Les impayés en Ehpad fragilisent leur équilibre financier, il leur est d'autant plus nécessaire d'être vigilants en amont de l'admission du résident.
Prévenir les impayés de frais de séjour
L'affaire d'impayés jugée par la Cour d'appel le 11 mai 2023* est caricaturale : le résident admis est âgé de 91 ans, une autonomie limitée, isolé, pas de personne de confiance, pas de caution, pas d'APA, 3400 euros de frais de séjour pour une retraite de 1500 euros ! Caricaturale mais riche d'enseignement.

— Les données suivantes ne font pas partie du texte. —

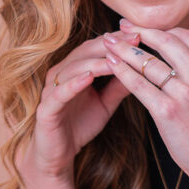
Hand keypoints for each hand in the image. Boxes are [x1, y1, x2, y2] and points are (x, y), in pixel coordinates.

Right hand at [23, 31, 137, 181]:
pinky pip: (60, 93)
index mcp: (75, 68)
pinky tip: (89, 78)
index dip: (118, 40)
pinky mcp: (46, 108)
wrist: (58, 154)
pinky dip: (74, 84)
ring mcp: (51, 89)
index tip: (140, 34)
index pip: (97, 47)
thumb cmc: (81, 124)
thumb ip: (119, 86)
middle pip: (86, 52)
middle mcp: (61, 73)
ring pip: (74, 68)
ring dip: (96, 62)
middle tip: (134, 39)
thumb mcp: (106, 103)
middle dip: (111, 44)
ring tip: (117, 57)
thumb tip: (141, 69)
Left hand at [102, 21, 188, 188]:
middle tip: (121, 28)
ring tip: (109, 44)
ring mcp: (185, 94)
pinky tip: (111, 65)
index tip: (144, 27)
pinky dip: (122, 71)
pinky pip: (139, 85)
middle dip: (139, 31)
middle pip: (165, 42)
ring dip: (124, 49)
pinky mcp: (168, 112)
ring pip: (148, 62)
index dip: (161, 29)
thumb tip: (177, 61)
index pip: (186, 37)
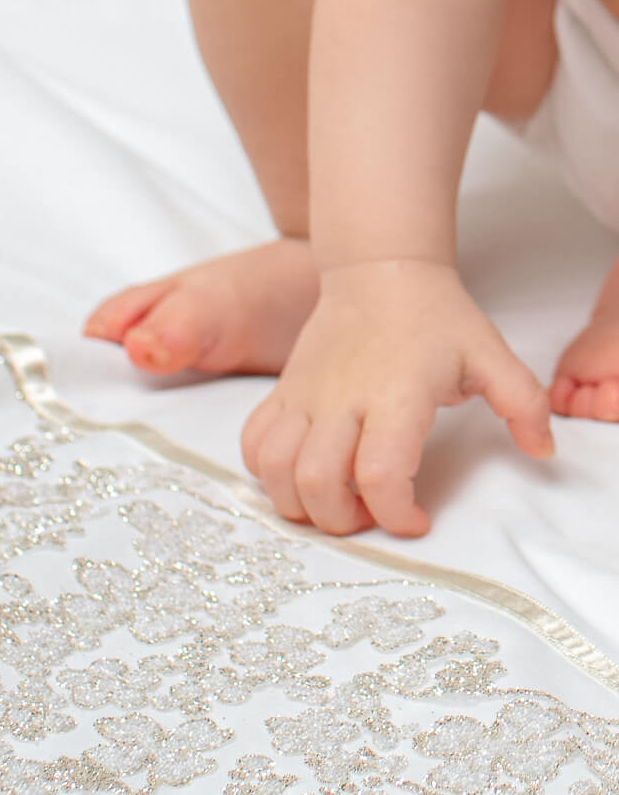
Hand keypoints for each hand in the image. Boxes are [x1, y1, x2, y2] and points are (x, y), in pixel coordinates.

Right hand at [239, 259, 553, 536]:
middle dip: (341, 521)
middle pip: (318, 484)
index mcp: (396, 395)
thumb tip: (542, 449)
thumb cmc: (434, 318)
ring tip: (330, 504)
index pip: (380, 473)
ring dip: (298, 503)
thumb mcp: (490, 355)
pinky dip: (265, 473)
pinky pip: (253, 444)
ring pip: (276, 470)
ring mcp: (303, 398)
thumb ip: (522, 403)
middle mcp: (341, 401)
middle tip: (368, 518)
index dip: (395, 513)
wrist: (378, 272)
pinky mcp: (281, 395)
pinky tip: (295, 476)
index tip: (415, 520)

Que dit l'arrêt de la Cour ? En sa qualité de « professionnel de l'hébergement des personnes âgées », il appartenait à l'Ehpad de « s'assurer de la capacité de ce résident à assumer les frais de séjour » et si tel n'était pas le cas, de « l'aider à entreprendre des démarches » afin qu'il bénéficie de l'aide sociale légale et de l'APA. De ce fait, le défaut de règlement des frais de séjour était dû « à la négligence » de l'Ehpad... La Cour confirme « des fautes dans l'exécution du contrat de séjour » (jugement en première instance).
Plan de financement
La prévention des impayés s'anticipe bien avant la première facture et doit s'appuyer sur un contrat de séjour (et annexes) clair et juridiquement solide qui précise les conditions de facturation et de paiement, les recours en cas d'impayés et les modalités de rupture anticipée. En amont ? « La question des finances ne doit pas être éludée avant l'admission en Ehpad » insiste Jennifer Ripert, avocate et formatrice, qui plaide d'ailleurs pour la généralisation des commissions d'admission : « il n'est en tout cas pas suffisant de demander le montant de la retraite» - ce qui arrive souvent dans le public quand la personne admise sort de l'hôpital. Epargne, patrimoine, dettes, situation des obligés alimentaires (« souvent près de la retraite »), cautionnement, tout doit être mis sur la table, l'idéal, pour elle, étant d'avoir un plan de financement sur plusieurs années, calé sur la durée moyenne du séjour dans l'Ehpad. Evidemment, le travail en amont « suppose un échange approfondi avec la famille ».
La demande d'aide sociale
Pour bénéficier de l'aide sociale à l'hébergement (ASH), le résident ou sa famille doivent déposer un dossier de demande au conseil départemental, une démarche souvent fastidieuse et parfois conflictuelle. Or l'ASH n'est rétroactive qu'à la date de dépôt et les obligés alimentaires ne sont pas contraints de participer tant qu'aucune décision judiciaire n'a été rendue. l'Ehpad a donc intérêt à donner un délai clair de dépôt, idéalement un mois après l'admission (avec récépissé comme justificatif) pour éviter une accumulation de la dette sur plusieurs mois, parfois jusqu'à sa prescription...Pour rappel selon le Code de la consommation, les dettes liées à des prestations de services, y compris les frais de séjour en Ehpad, se prescrivent au bout de deux ans. Les Ehpad doivent mettre en place une politique de relance amiable dès le premier impayé. Alors que leur trésorerie est souvent en souffrance, le temps joue contre eux.
Attention : avec la mise en place des tarifs différenciés depuis le 1er janvier 2025**, la situation et les capacités contributives des nouveaux résidents doivent être examinés avec soin, en particulier ceux dont les ressources sont comprises entre le tarif habilité à l'aide sociale et le tarif « libre ».
Catherine Maisonneuve
*11 mai 2023, Cour d'appel de Paris RG n° 21/03862.